How Crawlers Use Robots.txt and Sitemaps

When search engine or AI crawlers land on your website, their first stop is usually the robots.txt file. This small but important file acts as a set of instructions — telling crawlers what they can and cannot access, and where they should go next.

Step 1: Crawlers Visit Robots.txt

The crawler requests yourdomain.com/robots.txt. This file contains directives such as:

  • Allow / Disallow → Controls which URLs the crawler is permitted to scan.

  • Crawl-delay → Slows down the crawler to prevent it from overloading your server.

  • Sitemap → Points the crawler to your XML sitemap, which lists all important pages.

Example from Howarth Timber’s robots.txt:

User-agent: *
Sitemap: https://www.website.co.uk/xmlsitemap.php
Disallow: /account.php
Disallow: /cart.php
Disallow: /login.php*
Disallow: /admin/
Crawl-delay: 10

Here:

  • The Sitemap: directive is right at the top, ensuring crawlers can quickly find the XML sitemap.

  • The Disallow rules stop crawlers from wasting time on non-public pages (like cart, login, and checkout).

  • The Crawl-delay: 10 ensures bots don’t overload the server with too many requests.

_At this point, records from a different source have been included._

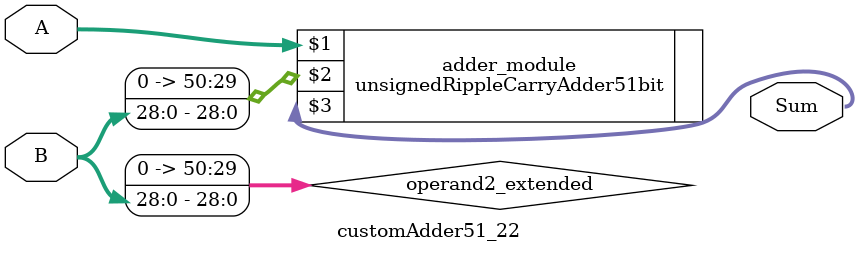
<source format=v>
module customAdder51_22(
                        input [50 : 0] A,
                        input [28 : 0] B,
                        
                        output [51 : 0] Sum
                );

        wire [50 : 0] operand2_extended;
        
        assign operand2_extended =  {22'b0, B};
        
        unsignedRippleCarryAdder51bit adder_module(
            A,
            operand2_extended,
            Sum
        );
        
        endmodule
        
</source>
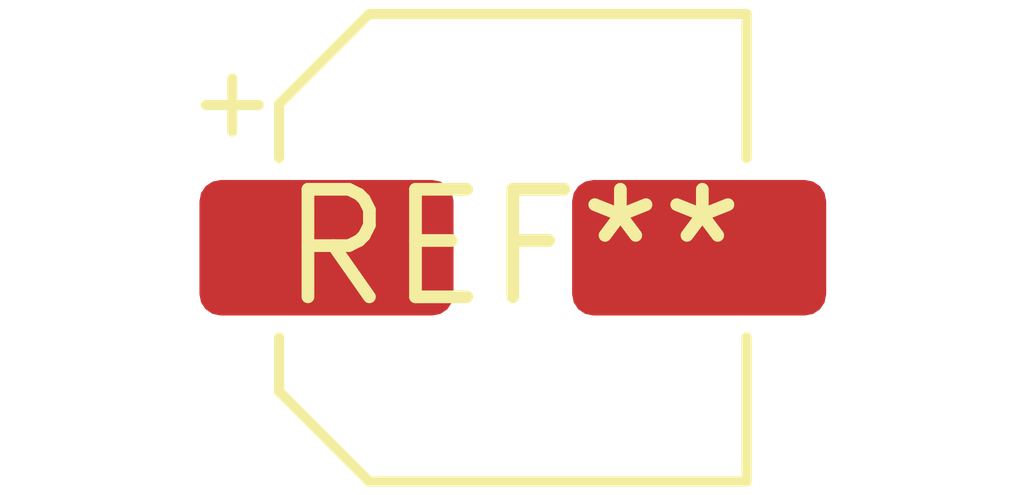
<source format=kicad_pcb>
(kicad_pcb (version 20240108) (generator pcbnew)

  (general
    (thickness 1.6)
  )

  (paper "A4")
  (layers
    (0 "F.Cu" signal)
    (31 "B.Cu" signal)
    (32 "B.Adhes" user "B.Adhesive")
    (33 "F.Adhes" user "F.Adhesive")
    (34 "B.Paste" user)
    (35 "F.Paste" user)
    (36 "B.SilkS" user "B.Silkscreen")
    (37 "F.SilkS" user "F.Silkscreen")
    (38 "B.Mask" user)
    (39 "F.Mask" user)
    (40 "Dwgs.User" user "User.Drawings")
    (41 "Cmts.User" user "User.Comments")
    (42 "Eco1.User" user "User.Eco1")
    (43 "Eco2.User" user "User.Eco2")
    (44 "Edge.Cuts" user)
    (45 "Margin" user)
    (46 "B.CrtYd" user "B.Courtyard")
    (47 "F.CrtYd" user "F.Courtyard")
    (48 "B.Fab" user)
    (49 "F.Fab" user)
    (50 "User.1" user)
    (51 "User.2" user)
    (52 "User.3" user)
    (53 "User.4" user)
    (54 "User.5" user)
    (55 "User.6" user)
    (56 "User.7" user)
    (57 "User.8" user)
    (58 "User.9" user)
  )

  (setup
    (pad_to_mask_clearance 0)
    (pcbplotparams
      (layerselection 0x00010fc_ffffffff)
      (plot_on_all_layers_selection 0x0000000_00000000)
      (disableapertmacros false)
      (usegerberextensions false)
      (usegerberattributes false)
      (usegerberadvancedattributes false)
      (creategerberjobfile false)
      (dashed_line_dash_ratio 12.000000)
      (dashed_line_gap_ratio 3.000000)
      (svgprecision 4)
      (plotframeref false)
      (viasonmask false)
      (mode 1)
      (useauxorigin false)
      (hpglpennumber 1)
      (hpglpenspeed 20)
      (hpglpendiameter 15.000000)
      (dxfpolygonmode false)
      (dxfimperialunits false)
      (dxfusepcbnewfont false)
      (psnegative false)
      (psa4output false)
      (plotreference false)
      (plotvalue false)
      (plotinvisibletext false)
      (sketchpadsonfab false)
      (subtractmaskfromsilk false)
      (outputformat 1)
      (mirror false)
      (drillshape 1)
      (scaleselection 1)
      (outputdirectory "")
    )
  )

  (net 0 "")

  (footprint "CP_Elec_5x3" (layer "F.Cu") (at 0 0))

)

</source>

Step 2: Robots.txt Directs Crawlers to the Sitemap

Once the crawler sees the Sitemap: line, it follows the link to the sitemap index file.

This sitemap index points to separate sitemaps for pages, products, categories, and news. Breaking content into multiple sitemaps keeps things organised and scalable.

Step 3: Crawlers Discover and Index Pages

From here, the crawler systematically works through each sitemap file, finding the key URLs you want indexed. Since unnecessary admin and checkout pages are already excluded in robots.txt, crawlers focus only on valuable content.

Why This Matters

  • Efficiency: Bots waste less time on irrelevant pages.

  • Compatibility: Standardised sitemap references make it easier for all crawlers, including AI scrapers.

  • Scalability: A sitemap index allows easy expansion as the site grows.